Rather than doing a full swing, you're practicing the initial lowering phase and then standing up straight like a dead lift. Weak Lock-Out Sometimes people will lack full hip extension with braced abs and locked-out glutes at the top of the movement.
You can check for this by tapping the back of your fist into someone's abs and/or glutes right at the peak of the swing. Viewed from the side, your body should look vertical, much the same as it does when you're setting up in your stance at the very beginning.
When you see this flaw and know that the person is capable of moving well and getting a solid lockout, it's often the result of fatigue. There's often a lot of lumbar compensation and weak abdominal bracing in this type of movement.
This changes the outcome and shifts force away from the hips and into the quads and knees. It also brings an increased risk of using your lower back to generate force, since it's harder to get the kettle bell to chest height when you're relying on your quads and a vertical movement of the weight.
Hyper extended Lumbar Spine Most of us are predisposed to hold excessive tension and extension (arching) in our lower backs. We often baseline with our pelvis extended (tipped forward), and the lower ribs on the front of our body flared outward.
Extension in these areas makes it difficult for your oblique and transverse abs to function and fire effectively, and weak abs can't control your spine, pelvis and thorax. Train with a purpose, and if you start to lose a good movement pattern, stop what you're doing.
Swinging the Kettle bell Too Low At each back swing, the handle of the kettlebellshould pass above the knees, not below. Remember the dual triangle cue and touch the tips of the triangles with each rep. You can also stand over a short box (around 12 inches) and swing over the box to practice avoiding this.

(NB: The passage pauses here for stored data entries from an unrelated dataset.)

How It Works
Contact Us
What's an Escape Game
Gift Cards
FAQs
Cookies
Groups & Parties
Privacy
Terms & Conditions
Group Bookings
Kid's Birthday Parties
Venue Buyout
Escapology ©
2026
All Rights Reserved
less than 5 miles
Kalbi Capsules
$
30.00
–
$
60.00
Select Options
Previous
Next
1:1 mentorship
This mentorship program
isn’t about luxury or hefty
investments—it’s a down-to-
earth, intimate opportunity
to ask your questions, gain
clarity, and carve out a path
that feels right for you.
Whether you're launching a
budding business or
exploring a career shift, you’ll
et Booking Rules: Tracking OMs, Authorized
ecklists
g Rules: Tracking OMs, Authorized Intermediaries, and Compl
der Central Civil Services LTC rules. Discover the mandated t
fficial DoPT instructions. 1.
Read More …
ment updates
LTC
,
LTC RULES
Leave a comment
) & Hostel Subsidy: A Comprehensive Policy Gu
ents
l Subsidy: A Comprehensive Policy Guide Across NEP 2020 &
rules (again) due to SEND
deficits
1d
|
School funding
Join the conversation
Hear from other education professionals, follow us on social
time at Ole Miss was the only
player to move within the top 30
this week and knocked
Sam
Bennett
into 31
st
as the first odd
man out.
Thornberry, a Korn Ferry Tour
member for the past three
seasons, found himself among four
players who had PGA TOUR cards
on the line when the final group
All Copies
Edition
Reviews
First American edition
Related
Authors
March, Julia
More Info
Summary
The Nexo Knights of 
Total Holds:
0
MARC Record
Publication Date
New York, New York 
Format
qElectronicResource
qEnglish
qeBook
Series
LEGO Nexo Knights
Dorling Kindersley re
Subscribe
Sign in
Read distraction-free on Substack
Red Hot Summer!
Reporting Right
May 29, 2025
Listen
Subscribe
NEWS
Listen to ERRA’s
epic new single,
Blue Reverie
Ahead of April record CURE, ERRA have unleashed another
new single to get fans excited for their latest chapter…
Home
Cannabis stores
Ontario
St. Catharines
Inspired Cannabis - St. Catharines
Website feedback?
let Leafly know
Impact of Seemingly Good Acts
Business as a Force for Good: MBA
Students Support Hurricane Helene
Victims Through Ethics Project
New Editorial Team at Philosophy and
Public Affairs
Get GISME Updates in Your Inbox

To help counter this, pack your shoulders by putting them down into their sockets and slightly squeezing together. Has someone held a clipboard about a foot behind you and try to hit it with the kettle bell on the back swing.

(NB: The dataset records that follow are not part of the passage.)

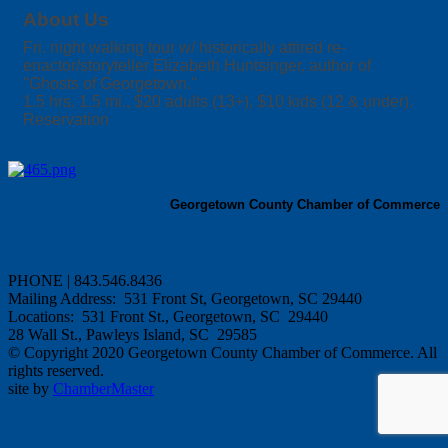
About Us
Fri. night walking tour w/ historically attired re-
enactor/storyteller Elizabeth Huntsinger, author of
''Ghosts of Georgetown.''
1.5 hrs, 1.5 mi., $20 adults (13+), $10 kids (12 & under).
Reservation
Georgetown County Chamber of Commerce
PHONE | 843.546.8436
Mailing Address: 531 Front St, Georgetown, SC 29440
Locations: 531 Front St., Georgetown, SC 29440
28 Wall St., Pawleys Island, SC 29585
© Copyright 2020 Georgetown County Chamber of Commerce. All
rights reserved.
site by
ChamberMaster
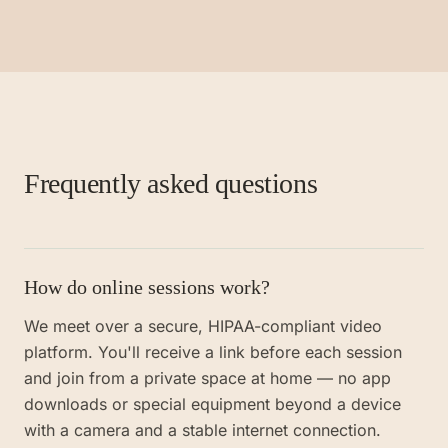
Frequently asked questions
How do online sessions work?
We meet over a secure, HIPAA-compliant video
platform. You'll receive a link before each session
and join from a private space at home — no app
downloads or special equipment beyond a device
with a camera and a stable internet connection.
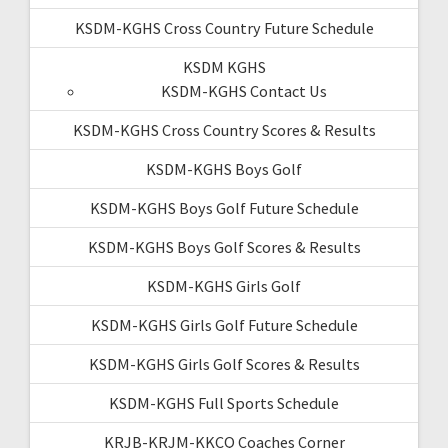
KSDM-KGHS Cross Country Future Schedule
KSDM KGHS
KSDM-KGHS Contact Us
KSDM-KGHS Cross Country Scores & Results
KSDM-KGHS Boys Golf
KSDM-KGHS Boys Golf Future Schedule
KSDM-KGHS Boys Golf Scores & Results
KSDM-KGHS Girls Golf
KSDM-KGHS Girls Golf Future Schedule
KSDM-KGHS Girls Golf Scores & Results
KSDM-KGHS Full Sports Schedule
KRJB-KRJM-KKCQ Coaches Corner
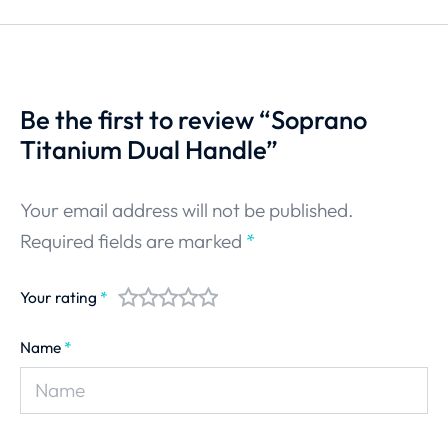
Be the first to review “Soprano
Titanium Dual Handle”
Your email address will not be published.
Required fields are marked
*
Your rating
*
Name
*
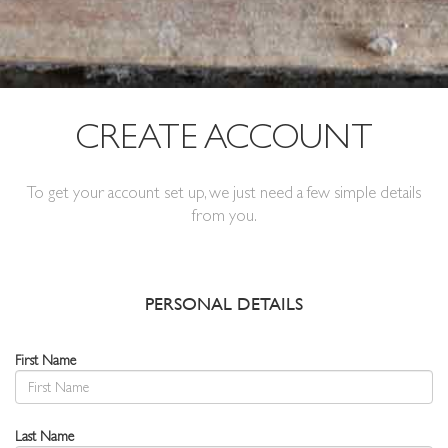
CREATE ACCOUNT
To get your account set up, we just need a few simple details
from you.
PERSONAL DETAILS
First Name
Last Name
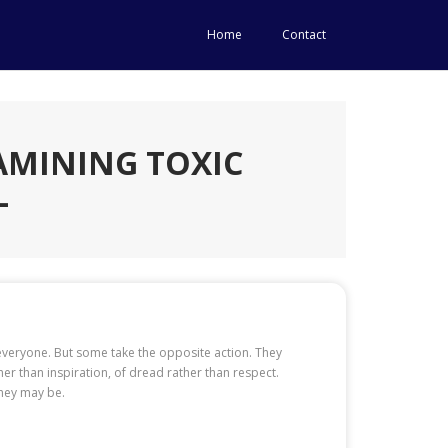
Home
Contact
AMINING TOXIC
L
n everyone. But some take the opposite action. They
her than inspiration, of dread rather than respect.
they may be.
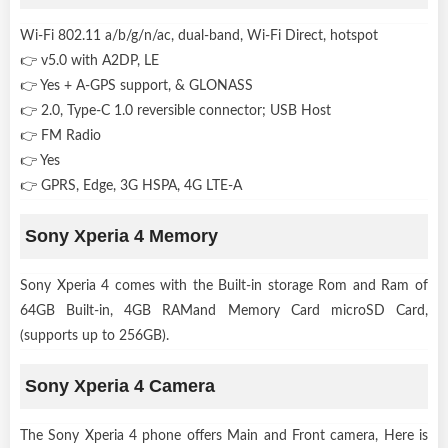
Wi-Fi 802.11 a/b/g/n/ac, dual-band, Wi-Fi Direct, hotspot
👉 v5.0 with A2DP, LE
👉 Yes + A-GPS support, & GLONASS
👉 2.0, Type-C 1.0 reversible connector; USB Host
👉 FM Radio
👉 Yes
👉 GPRS, Edge, 3G HSPA, 4G LTE-A
Sony Xperia 4 Memory
Sony Xperia 4 comes with the Built-in storage Rom and Ram of
64GB Built-in, 4GB RAMand Memory Card microSD Card,
(supports up to 256GB).
Sony Xperia 4 Camera
The Sony Xperia 4 phone offers Main and Front camera, Here is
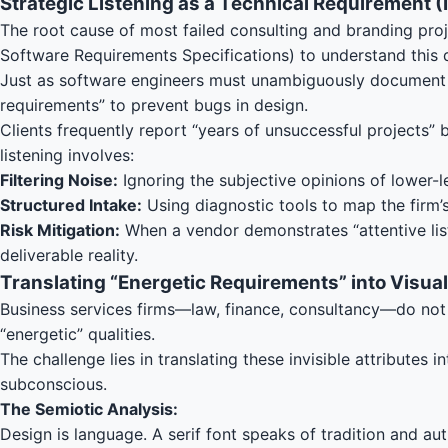
Strategic Listening as a Technical Requirement (
The root cause of most failed consulting and branding proje
Software Requirements Specifications) to understand this
Just as software engineers must unambiguously document f
requirements” to prevent bugs in design.
Clients frequently report “years of unsuccessful projects”
listening involves:
Filtering Noise:
Ignoring the subjective opinions of lower-le
Structured Intake:
Using diagnostic tools to map the firm’s 
Risk Mitigation:
When a vendor demonstrates “attentive list
deliverable reality.
Translating “Energetic Requirements” into Visua
Business services firms—law, finance, consultancy—do not sel
“energetic” qualities.
The challenge lies in translating these invisible attribute
subconscious.
The Semiotic Analysis:
Design is language. A serif font speaks of tradition and au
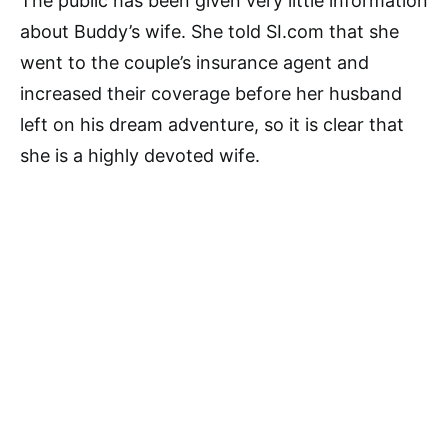
The public has been given very little information
about Buddy’s wife. She told SI.com that she
went to the couple’s insurance agent and
increased their coverage before her husband
left on his dream adventure, so it is clear that
she is a highly devoted wife.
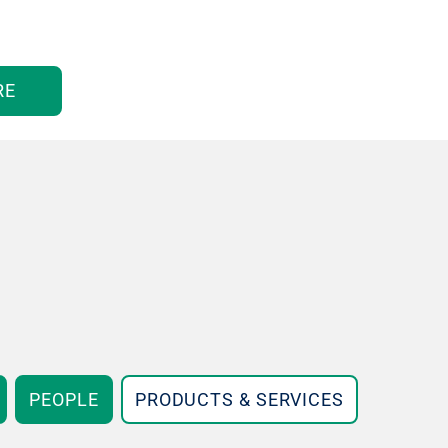
RE
PEOPLE
PRODUCTS & SERVICES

The solution is to isolate this component and practice it under lower complexity and stress. Remember, you can't fully extend your hips with a hyper extended spine, so the first step in getting good hip movement is repositioning the spine, pelvis, and ribs.
For the bridge, lie on your back and place something like a rolled up towel or empty water bottle between your knees. Squeeze your glutes as you reach the top and make sure your abs are tense and your ribs stay down.
Youshouldfeel tension in your glutes and hamstrings, but not in your lower back or quads. If you understand your purpose in doing swings, understand the criteria that allow you to meet that purpose, and then consciously practice with those criteria in mind, you'll build strong, safe, and resilient movement.